Theyre staying pretty mum about it. And saying it was a problem with their update.
Assuming thats the extent of it, buying crowdstrike rn is tempting. Which makes me think it isnt.
AFA: why people didnt take any particular WSC seriously... well it costs upkeep to stay vigilant. Realistically we cant always be watching for everything, there's a certain amount of uncertainty we accept. We get into our cars and accept that while people follow most of the rules of the road most of the time, it only takes one.
Companies love talking about how efficient they are and secure they are, but the two often contradict each other. Cant have redundancies and be more efficient than the people who accept a tiny risk of a problem and dont have redundancies.
It seems you may be thinking it's a security attack, which no evidence currently suggests is the case.
"efficiency" and "Security" are still exclusive, even when we are talking about this kind of outage.
"Efficiency" with a single, (and thus, defacto-standardized) ERP provider, means less opportunity losses (because of interoperability issues), and fewer issues with your middle-men making bad middleware picks (with increased overhead due to predatory licensing-- SO LONG as you are not being hit by onerous monopoly pricing structures.) It WORKS GREAT, up until your SINGLE POINT OF FAILURE, then in fact, FAILS.
(as happened yesterday.)
"Security" in the context of "fault tolerance", especially as it relates to WHOLE DAMN INDUSTRIES, and MULTIPLE INDUSTRIES AT ONCE (like happened yesterday...) means that you SHOULD have multiple competing providers, so that if one suffers a mishap like this, the whole system does not break down.
Efficient organizations are fragile organizations.

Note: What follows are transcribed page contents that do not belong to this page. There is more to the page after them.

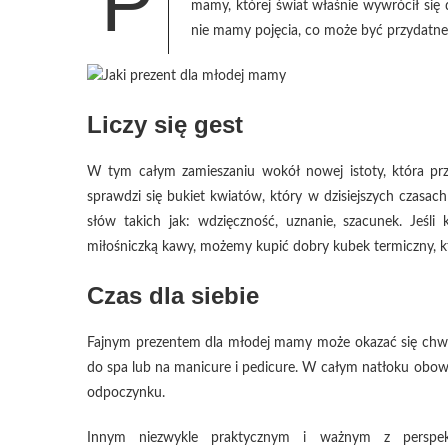
P
mamy, której świat właśnie wywrócił się
nie mamy pojęcia, co może być przydatne w
Liczy się gest
W tym całym zamieszaniu wokół nowej istoty, która przy
sprawdzi się bukiet kwiatów, który w dzisiejszych czasac
słów takich jak: wdzięczność, uznanie, szacunek. Jeś
miłośniczką kawy, możemy kupić dobry kubek termiczny, kt
Czas dla siebie
Fajnym prezentem dla młodej mamy może okazać się chwila 
do spa lub na manicure i pedicure. W całym natłoku obow
odpoczynku.
Innym niezwykle praktycznym i ważnym z perspekt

This is true for both reliability, AND for actual security.
I mean... linux historically has a habit of preventing the user from installing software at all, so I'm not sure that's 100% accurate
Not really. Linux does not stop a user from installing software. It prevents people who lack appropriate credentials from doing so, and enforces a separation from daily driving user credentials and "No, THIS IS FOR SYSTEM ADMINISTRATION DUMBASS" administrator credentials.
This is what Super User DO is for. (sudo) It allows your limited user to perform an administrative function as a one-off, and challenges for the needed security token, then lets you do the needful.
EG, if you want to install the GNU solitaire app, (on a debian-like), its a simple matter of
sudo apt-get install aisleriot
it does the needful, and boom-- solitaire shows up in your games list. Easy peasy.
Occassionally, you will have to compile some specialist software from source, and use "make install" to get it, but this is exceedingly rare these days.